I would like to address one issue at a time.

A UART communication can start at any time, it's wrong to bind the reception of an transaction to an artificial UART clock. The transaction needs to be received and then the UART clock is started for 8+n cycles to transmit the bits. Afterwards the UART clock is stopped and it's waiting for a new transaction.

The internal timing reference for a UART does not start and stop. The part that is asynchronous is the fact that the clock is not part of the interface. In fact the internal clock of the sending UART and receiving UART can be a certain percentage from each other (or from the specified frequency) - use of available internal clock vs an external clock, due to available crystals, and the UARTS clock divider logic.

UartRx is continuously monitoring its serial data in input. Generally speaking it has a 16x (or 32x) clock that is running and when it finds a '0', it counts out 8 (or 16) to find the middle of the start bit, and then once every 16 (or 32 clocks) from then it. This clock cannot stop.

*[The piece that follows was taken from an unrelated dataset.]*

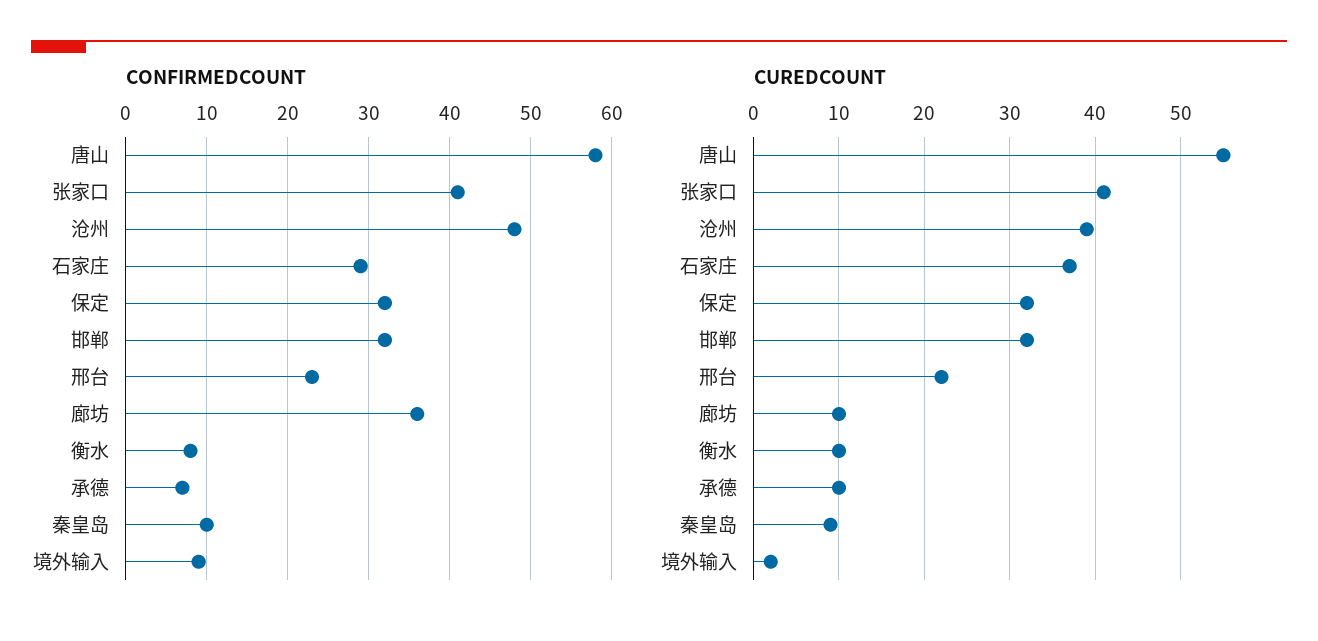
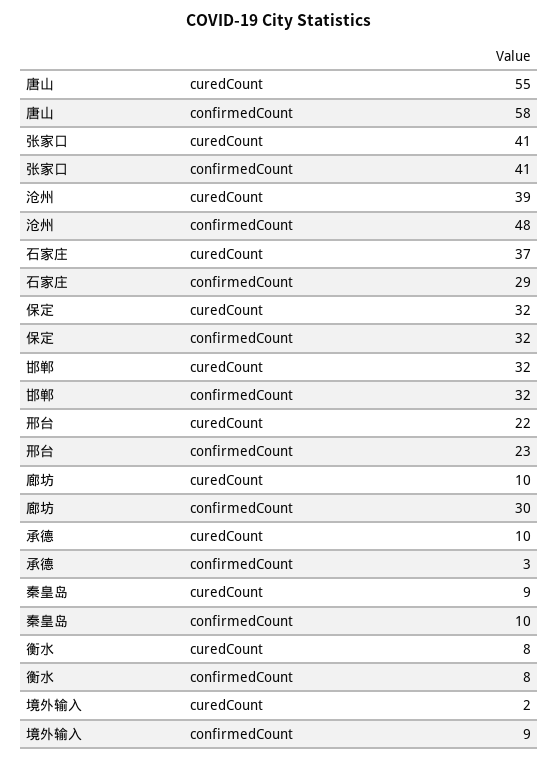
CONFIRMEDCOUNT, 廊坊: 36 -> 30
CONFIRMEDCOUNT, 承德: 7 -> 3
CUREDCOUNT, 衡水: 10 -> 8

Maybe it is presumptuous, but I am assuming that the UartTx runs off the same 16x or 32x continuously running timing reference clock that the UartRx uses. While the current UartTx runs based on a 1x and not 16x clock, internally they are both clock based.

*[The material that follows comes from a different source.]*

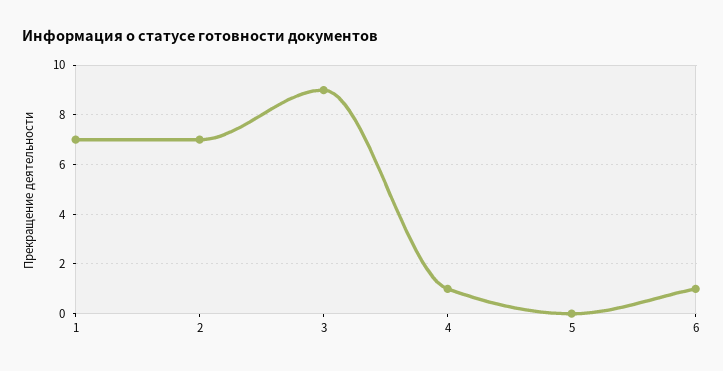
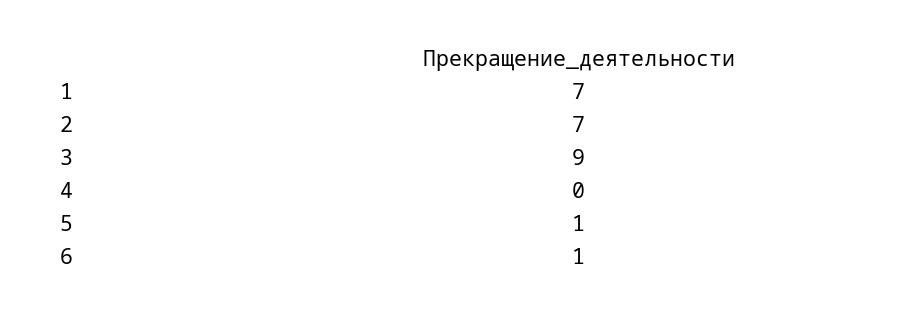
4: 1 -> 0
5: 0 -> 1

I don't disagree that the UartTx should get an upgrade so that it is running off of a 16X clock and can start on any edge of that 16X clock.

I agree it is best to model the devices characteristic as they ae built, but my thought is that it is unlikely that anyone creates separate clock generation logic for UartRx and UartTx.

The problem with starting at any old time is it makes for unstable simulations over the long haul - learned that the hard way with an old parallel port for a printer. Instability is a bad thing.

Say you transmit one bytes and wait for 10 ns and send a second byte. As you missed the UART clock by 10 ns, the current implementation waits for one UART bit time (because WaitForTransaction synchronizes to a clock that should not exist at all). Now, the second byte is send out, with a gab of almost one bit time.

Do you have evidence that the actual device works this way? Historically clock gates were not often used due to the skew they introduce between elements of the clock domain that are gating the clock and the parts that have to run continuously.

It is easy enough to create a transmitter that does not use any clock at all - I just don't think this represents how the devices actually work.